Anonymous 0 Comments

It’s just at a wavelength that doesn’t tickle our eye structures (rods/cones). The thing about heat is that any object that is above absolute zero in temperature will emit “blackbody radiation.” The more energy it has, the brighter the radiation. When looking at a human, our blackbody radiation is in the infrared part of the EM spectrum.

I knew it would be in the visible spectrum that we can see at a certain temp. I looked that up, and it’s called the Draper temperature, which is 798 Kelvin which is ~525C or 977F. Once an object is that temperature, we can see it glow. Yikes for Rudolph.

Anonymous 0 Comments

It is not different, it’s just below (infra) visible red in wavelength.

Hot things radiate IR, but if you heat it more it radiates other colors as well, this is called black body radiation. Think about a smith heating metal, or an incandescent bulb heating its tungsten wire.

Anonymous 0 Comments

Infrared is merely light that our eyeballs did not evolve to detect. The frequency is too low. Much like a frequency of sound that is too low to hear. Otherwise, it acts just like any other frequency of light.

Infrared light happens to be able to impart its energy to things very well without bouncing off or being so energetic it destroys them (See UV-C). When this happens, this energy is perceived as “heat” as “heat” is a measure of energy in a system.
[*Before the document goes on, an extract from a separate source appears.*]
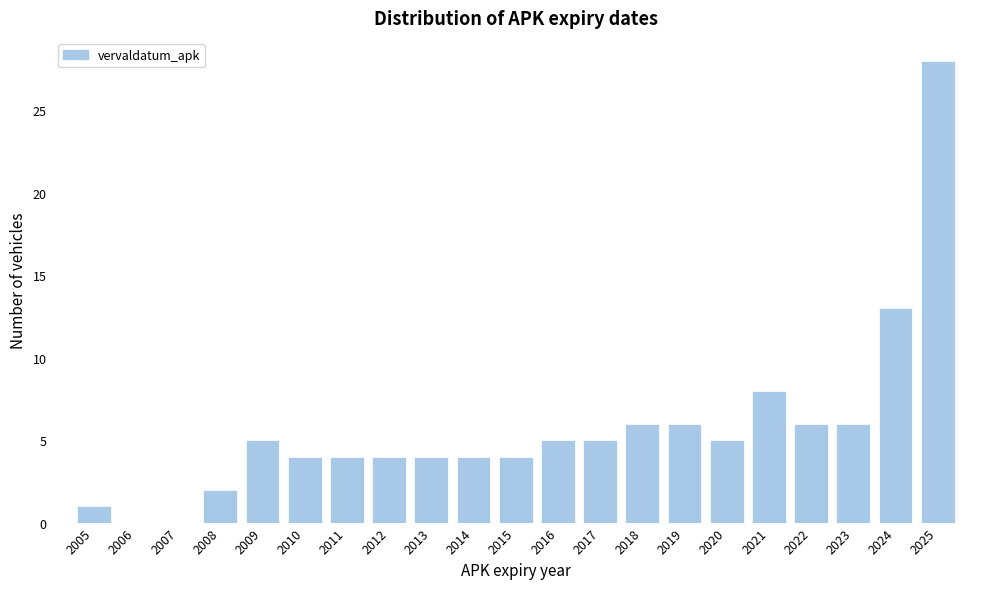

Reading right to left, extract all data points from this chart.

2025=28	2024=13	2023=6	2022=6	2021=8	2020=5	2019=6	2018=6	2017=5	2016=5	2015=4	2014=4	2013=4	2012=4	2011=4	2010=4	2009=5	2008=2	2007=0	2006=0	2005=1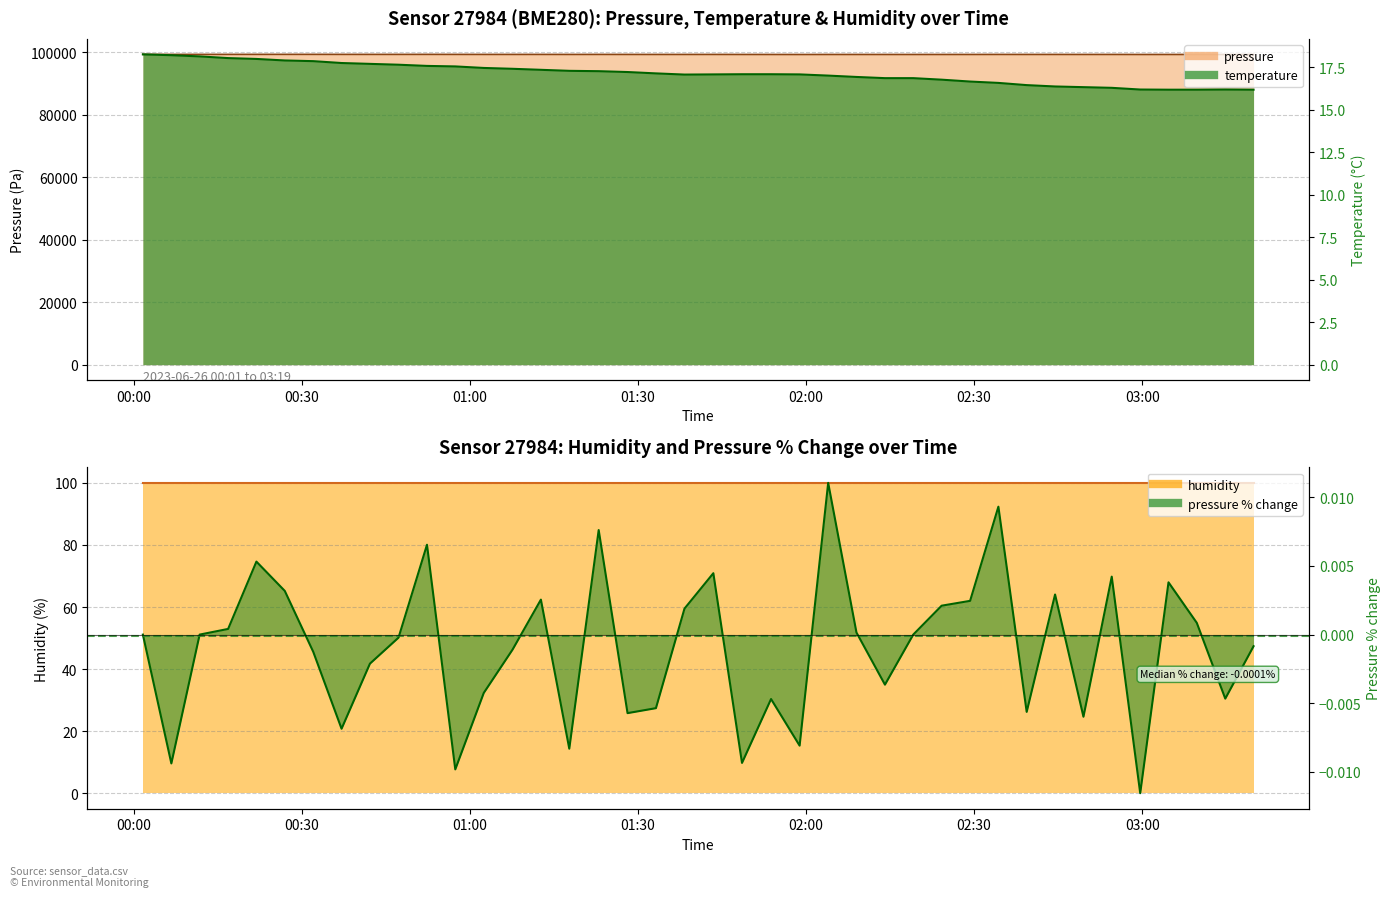

What is the spread (max minus min) of values at 2023-06-26T02:29:17?

99330.3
There is only “hot” and “not hot.” “Cold” is the absence of heat. That is, the absence of energy in a system.

Anonymous 0 Comments

IR behaves much like visible light. It is a bit more prone to passing through things, though, and is much less able to chemically alter substances. This makes it harder to photograph with.

IR is a pretty big range, and is roughly divided into near-IR and far-IR. Far-IR is more like radio waves, while near-IR is more like visible light.

It represents heat because of something called blackbody radiation. All objects glow, and their glow has a different frequency based on temperature. At all temperatures we normally encounter, up to 500c or so, that glow is mainly in IR. At higher temperatures it becomes visible, but there is still a lot of IR.

Anonymous 0 Comments

Infrared is just a longer wavelength of light than the visible we see.

https://en.m.wikipedia.org/wiki/Electromagnetic_spectrum

As to why we say it’s “heat”, that goes back to anything with a temperature above absolute zero will give of light called black body radiation.

https://en.m.wikipedia.org/wiki/Black-body_radiation

The stuff around us that’s around room temperature or say your body temperature gives off this light in the infrared spectrum. So we need special cameras to see this light. If you heat something up hotter and hotter the black body radiation will slowly move into the visible range starting at red and moving to white. If you have an electric stove you can kinda of see this as the coils start to glow bright red (although it won’t get hot enough to go past red).

Anonymous 0 Comments

it isn’t different from any other light.

It carries energy from point A to point B.

Objects produce light (of all colors) by having a temperature. The hotter it is, the more of all light, but also the higher “peak” energy. So a cool object produces a little bit of everything, but mostly radio. Warm it up to what we consider “hot” and it gives more of everything, but peaks in Infrared. And so on.

Infrared does have one general trait other wavelengths don’t have.

Radio and microwave are to long to interact with most atoms and molecules, and pass through.

Infrared tends to have the right amount of energy to interact with many molecular bonds, and so is easily absorbed by living organisms, transfering the energy into the molecules, which vibrate more (which is heat). But the vibration isn’t always enough to actually do much to the molecule.

Higher energy light tends to pass through molecules rather than interact. This is basically a resonance effect, sort of how a musical instrument only makes one note at a time on a string.

So while higher energy light can, and does, transfer the energy into organic material it often triggers more than just vibrations causing it to warm up. It can trigger chemical reactions as the higher energies can actually cause molecules to vibrate hard enough to rip apart, or strip electrons off atoms etc.